As he drove through the silent forest roads on his way homeward that afternoon, the Honourable Hilary revolved the new and intensely disagreeable fact in his mind as to how he should treat a prodigal who had attempted manslaughter and was a fugitive from justice. In the meantime a tall and spare young man of a red-bronze colour alighted from the five o’clock express at Ripton and grinned delightedly at the gentlemen who made the station their headquarters about train time. They were privately disappointed that the gray felt hat, although broad-brimmed, was not a sombrero, and the respectable, loose-fitting suit of clothes was not of buckskin with tassels on the trousers; and likewise that he came without the cartridge belt and holster which they had pictured in anticipatory sessions on the baggage-trucks. There could be no doubt of the warmth of their greeting as they sidled up and seized a hand somewhat larger than theirs, but the welcome had in it an ingredient of awe that puzzled the newcomer, who did not hesitate to inquire:—“What’s the matter, Ed? Why so ceremonious, Perley?”
But his eagerness did not permit him to wait for explanations. Grasping his bag, the only baggage he possessed, he started off at a swinging stride for Hanover Street, pausing only to shake the hands of the few who recognized him, unconscious of the wild-fire at his back. Hanover Street was empty that drowsy summer afternoon, and he stopped under the well-remembered maples before the house and gazed at it long and tenderly; even at the windows of that room—open now for the first time in years—where he had served so many sentences of imprisonment. Then he went cautiously around by the side and looked in at the kitchen door. To other eyes than his Euphrasia might not have seemed a safe person to embrace, but in a moment he had her locked in his arms and weeping. She knew nothing as yet of Mr. Blodgett’s misfortunes, but if Austen Vane had depopulated a county it would have made no difference in her affection.
“My, but you’re a man,” exclaimed Euphrasia, backing away at last and staring at him with the only complete approval she had ever accorded to any human being save one.
“What did you expect, Phrasie?”
“Come, and I’ll show you your room,” she said, in a gutter she could not hide; “it’s got all the same pictures in, your mother’s pictures, and the chair you broke that time when Hilary locked you in. It’s mended.”
“Hold on, Phrasie,” said Austen, seizing her by the apron-strings, “how about the Judge?” It was by this title he usually designated his father.
“What about him?” demanded Euphrasia, sharply.
“Well, it’s his house, for one thing,” answered Austen, “and he may prefer to have that room—empty.”
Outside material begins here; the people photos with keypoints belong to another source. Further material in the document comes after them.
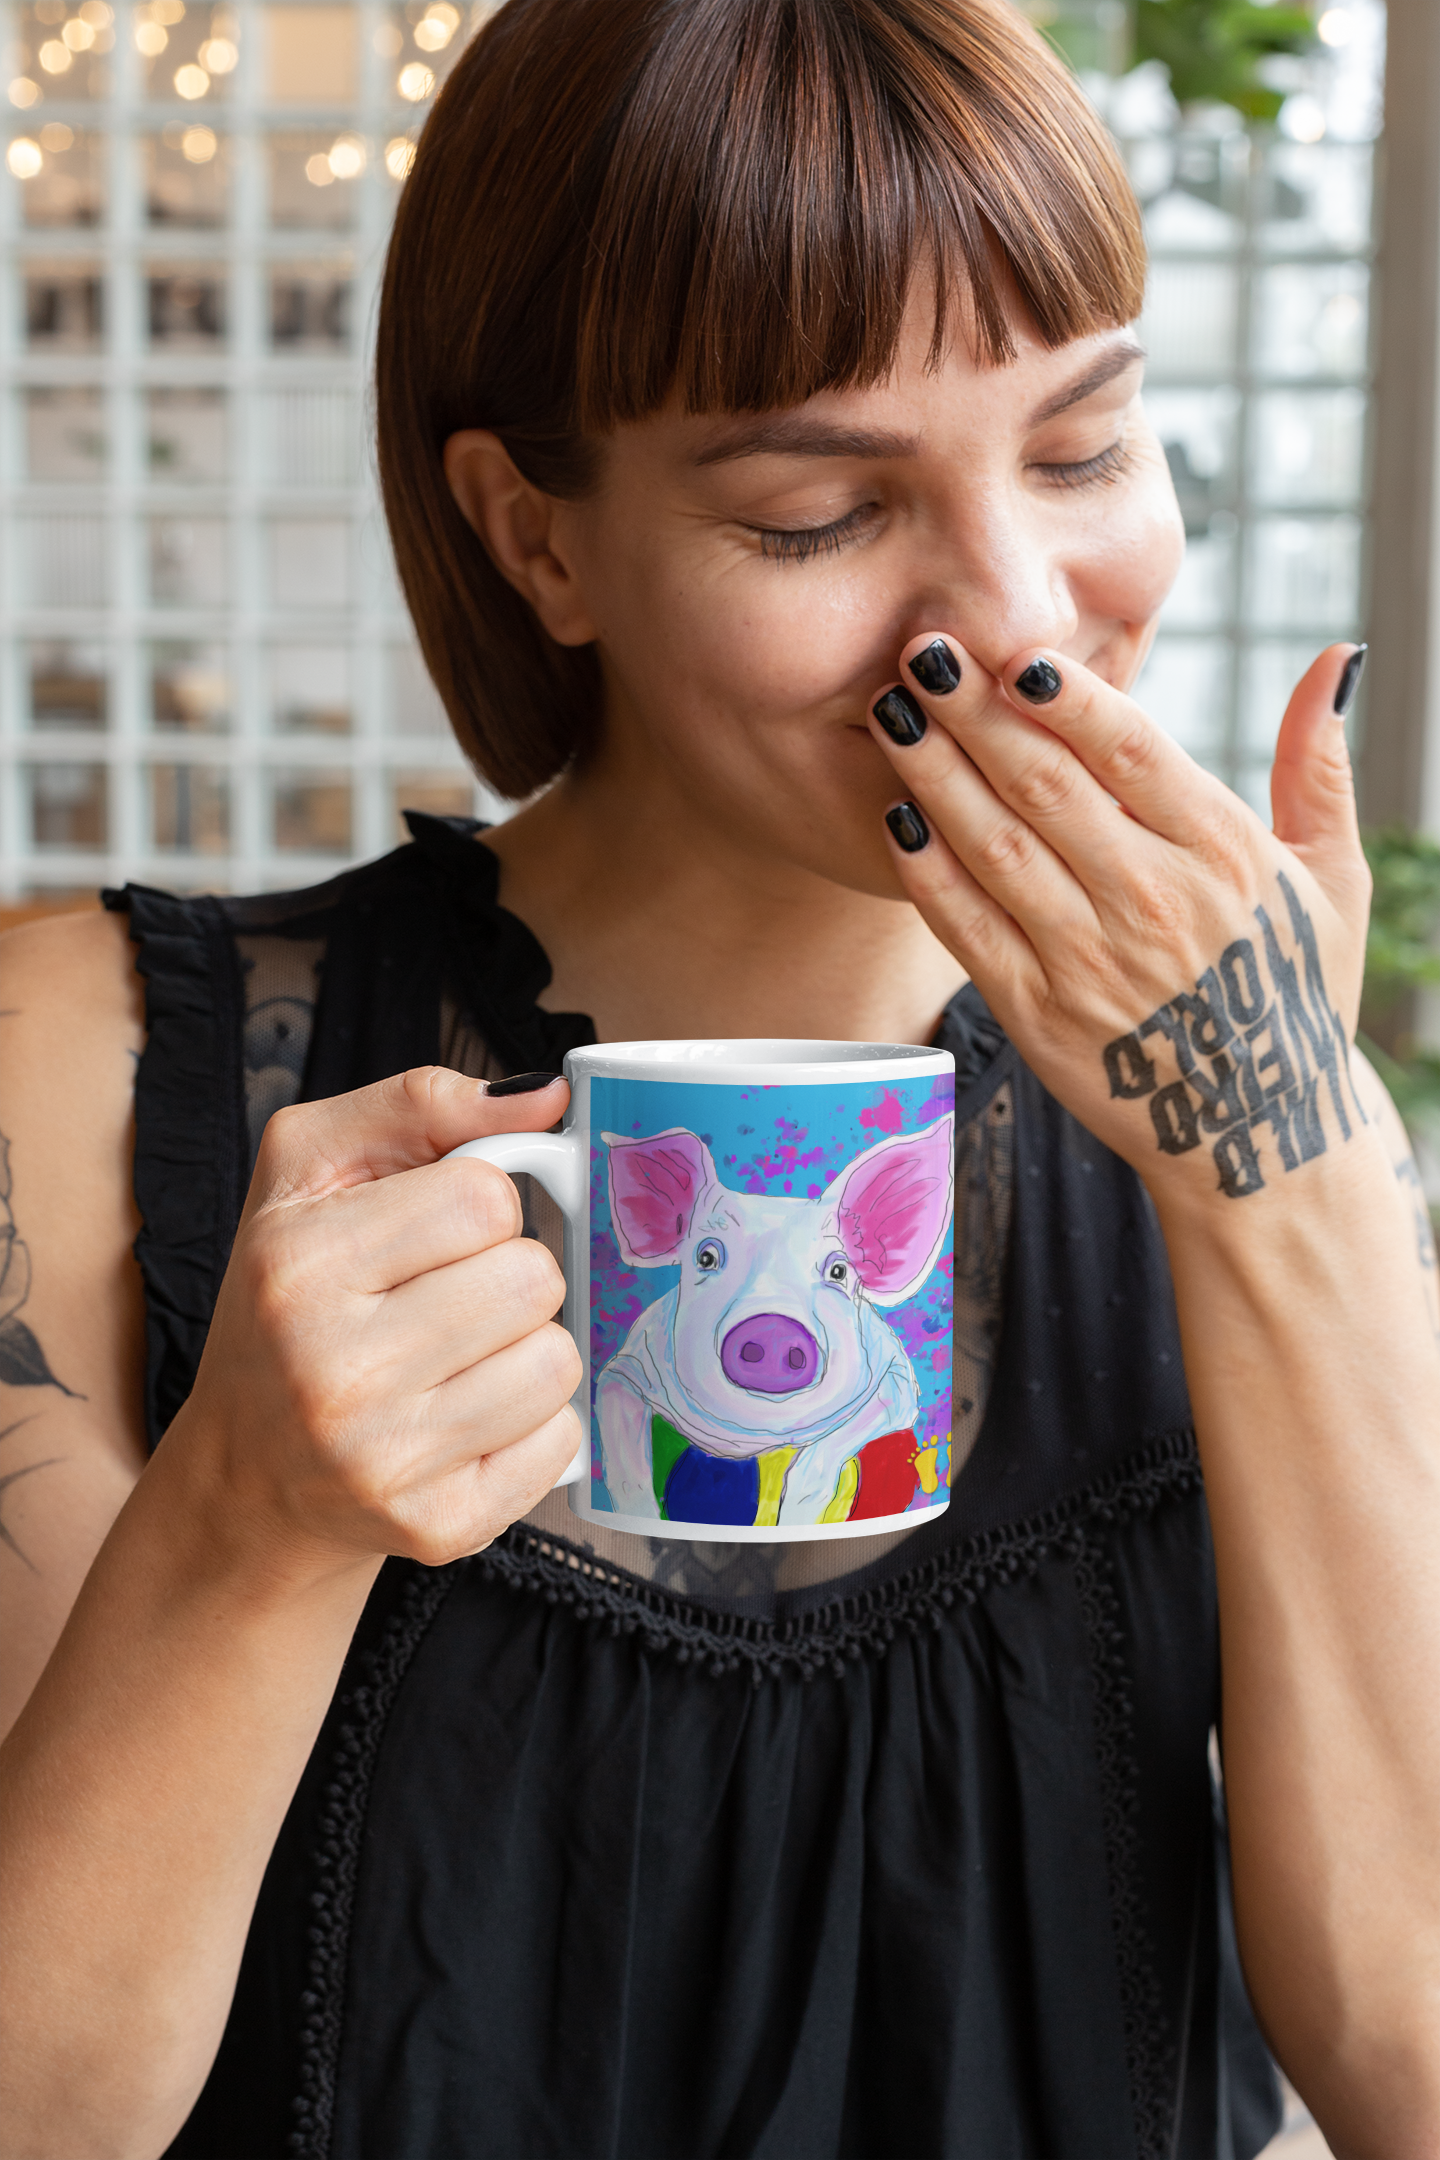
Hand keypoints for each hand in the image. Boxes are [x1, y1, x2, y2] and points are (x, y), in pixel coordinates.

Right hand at [169, 1068, 581, 1570]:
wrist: (250, 1474)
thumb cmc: (289, 1301)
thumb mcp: (310, 1173)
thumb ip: (420, 1105)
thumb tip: (548, 1098)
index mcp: (298, 1264)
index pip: (484, 1197)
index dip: (480, 1205)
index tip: (437, 1234)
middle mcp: (334, 1367)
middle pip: (532, 1279)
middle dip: (506, 1277)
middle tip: (446, 1302)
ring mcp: (386, 1458)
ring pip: (557, 1361)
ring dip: (525, 1350)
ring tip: (457, 1361)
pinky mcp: (436, 1525)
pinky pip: (561, 1441)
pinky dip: (532, 1424)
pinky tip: (467, 1421)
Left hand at [869, 636, 1373, 1211]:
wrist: (1259, 1136)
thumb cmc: (1295, 992)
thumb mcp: (1332, 879)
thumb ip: (1319, 765)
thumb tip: (1339, 655)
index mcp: (1224, 852)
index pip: (1131, 750)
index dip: (1066, 695)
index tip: (1016, 649)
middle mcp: (1154, 900)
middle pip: (1045, 784)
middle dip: (974, 709)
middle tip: (922, 649)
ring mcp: (1089, 960)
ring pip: (996, 845)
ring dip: (934, 772)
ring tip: (890, 711)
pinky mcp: (1038, 1013)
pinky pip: (970, 927)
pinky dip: (928, 871)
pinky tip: (896, 817)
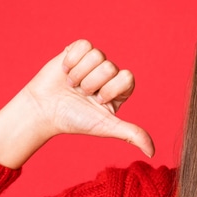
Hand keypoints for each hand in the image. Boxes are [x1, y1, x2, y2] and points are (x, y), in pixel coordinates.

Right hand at [0, 40, 154, 167]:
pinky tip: (65, 71)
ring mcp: (93, 62)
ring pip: (97, 55)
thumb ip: (132, 134)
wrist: (44, 111)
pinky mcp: (77, 51)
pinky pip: (83, 45)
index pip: (127, 77)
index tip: (97, 101)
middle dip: (91, 83)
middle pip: (110, 66)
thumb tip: (152, 152)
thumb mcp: (105, 127)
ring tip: (72, 84)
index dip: (110, 89)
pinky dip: (71, 60)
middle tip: (82, 93)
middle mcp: (109, 75)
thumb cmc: (75, 120)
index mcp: (120, 89)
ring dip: (80, 73)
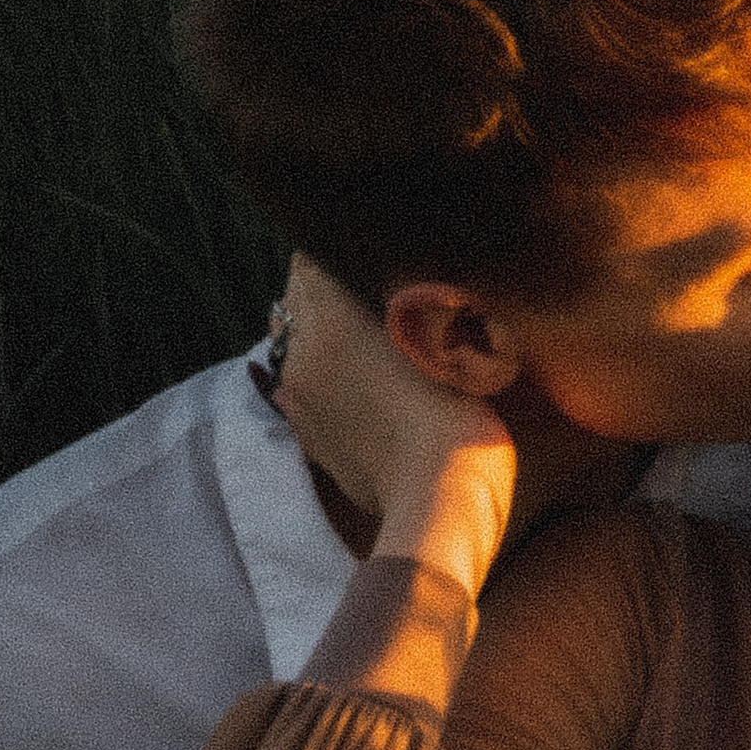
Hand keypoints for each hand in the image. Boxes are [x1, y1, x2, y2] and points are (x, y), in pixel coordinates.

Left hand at [272, 256, 515, 594]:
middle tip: (372, 293)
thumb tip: (382, 282)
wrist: (440, 497)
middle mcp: (303, 349)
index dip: (342, 252)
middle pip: (297, 296)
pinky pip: (298, 383)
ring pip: (293, 340)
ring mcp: (299, 394)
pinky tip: (355, 380)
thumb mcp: (445, 336)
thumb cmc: (457, 412)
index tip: (372, 257)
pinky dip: (318, 373)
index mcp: (333, 315)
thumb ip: (407, 304)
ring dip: (320, 332)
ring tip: (366, 338)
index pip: (313, 258)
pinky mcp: (307, 431)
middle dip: (326, 290)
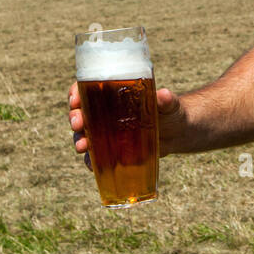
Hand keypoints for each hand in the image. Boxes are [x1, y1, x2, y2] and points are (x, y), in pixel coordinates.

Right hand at [67, 81, 187, 169]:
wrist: (177, 133)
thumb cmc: (171, 111)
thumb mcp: (169, 104)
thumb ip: (166, 100)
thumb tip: (163, 95)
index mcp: (114, 93)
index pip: (87, 88)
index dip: (76, 92)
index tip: (75, 99)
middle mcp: (105, 111)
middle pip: (81, 111)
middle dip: (75, 117)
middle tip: (78, 124)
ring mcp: (107, 131)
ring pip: (85, 134)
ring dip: (79, 139)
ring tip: (82, 146)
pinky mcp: (113, 149)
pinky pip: (96, 155)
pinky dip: (91, 160)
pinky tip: (91, 164)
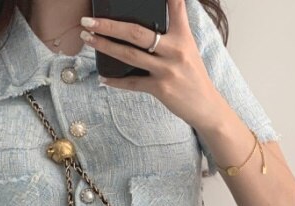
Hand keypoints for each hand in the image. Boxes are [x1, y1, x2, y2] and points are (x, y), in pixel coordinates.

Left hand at [79, 0, 219, 130]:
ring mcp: (167, 70)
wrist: (206, 107)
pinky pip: (133, 83)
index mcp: (182, 36)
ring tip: (88, 38)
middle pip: (137, 33)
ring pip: (130, 56)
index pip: (175, 7)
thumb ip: (174, 30)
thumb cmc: (193, 76)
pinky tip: (103, 78)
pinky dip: (116, 81)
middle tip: (89, 20)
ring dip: (105, 46)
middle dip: (109, 26)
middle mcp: (175, 51)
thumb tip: (148, 22)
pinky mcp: (161, 89)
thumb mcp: (188, 48)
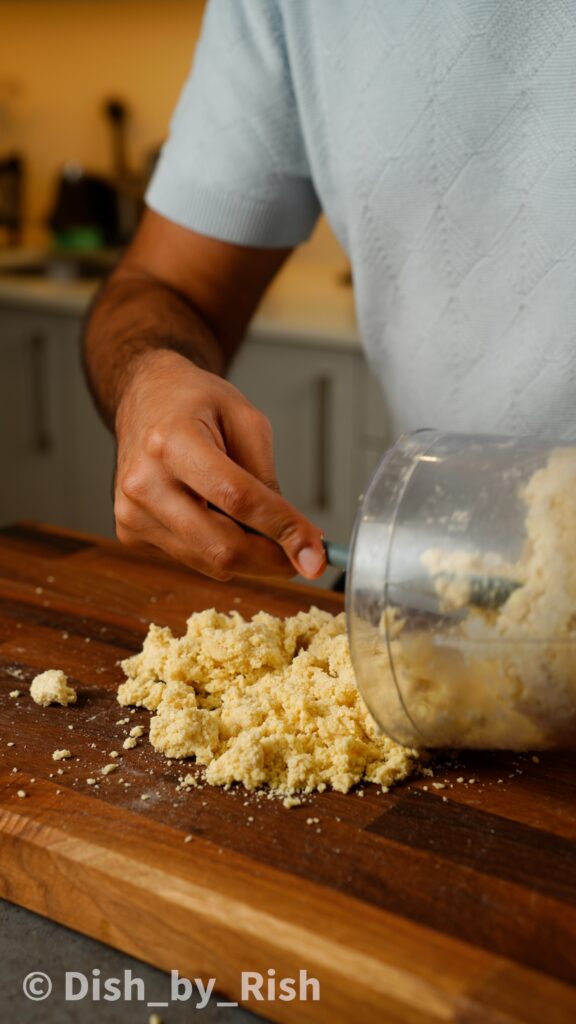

“Empty! Turn you out? I’d like to see him,” cried Euphrasia. “It wouldn’t take me long to leave him high and dry.”
She paused at the sound of wheels, and there was the Honourable Hilary, across the garden patch, in the act of slipping out of his buggy at the stable door. In the absence of Luke, the hired man, the chief counsel for the railroad was wont to put up the horse himself, and he already had the reins festooned from the bit rings when he felt a heavy, hand on his shoulder and heard a voice say:—“How are you, Judge?”